One of our most fundamental goals as data scientists is to produce predictions that are good. In this week’s async, we make a statement of performance that we can use to evaluate how good a job a predictor is doing, choosing Mean Squared Error.

With the goal of minimizing \(MSE\), then we then present, justify, and prove that the conditional expectation function (the CEF) is the globally best possible predictor. This is an incredibly powerful result, and one that serves as the backstop for every other predictor that you will ever fit, whether that predictor is a “simple” regression, or that predictor is a machine learning algorithms (e.g. a random forest) or a deep learning algorithm.

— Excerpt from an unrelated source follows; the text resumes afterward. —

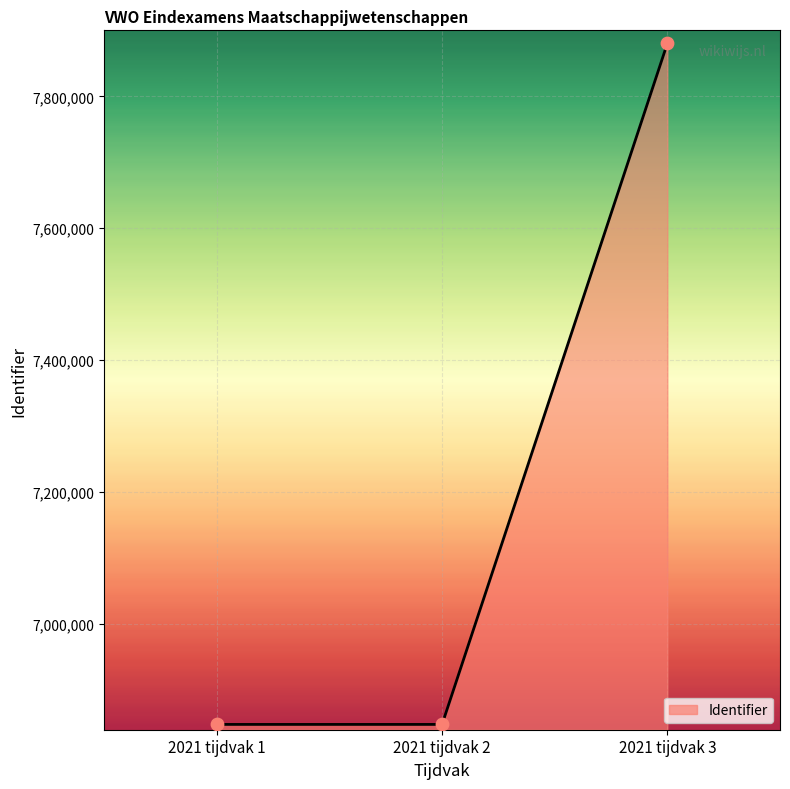

What is the change in value from 2021 tijdvak 1 to 2021 tijdvak 3?

+1032170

Read that again:

Even the most technologically advanced machine learning algorithms cannot possibly perform better than the conditional expectation function at making a prediction.

Why does the CEF do so well? Because it can contain a vast amount of complex information and relationships; in fact, the complexity of the CEF is a product of the complexity of the underlying probability space. If that is the case, then why don’t we just use the CEF as our predictor every time?

Well, this is one of the core problems of applied data science work: we are never given the function that describes the behavior of the random variable. And so, we’re left in a world where we are forced to produce predictions from simplifications of the CEF. A very strong simplification, but one that is useful for our puny human brains, is to restrict ourselves to predictors that make predictions from a linear combination of input variables.

Why should we make such a strong restriction? After all, the conditional expectation function might be a fantastically complex combination of input features, why should we entertain functions that are only linear combinations? Essentially, this is because we’re limited in our ability to reason about anything more complex than a linear combination.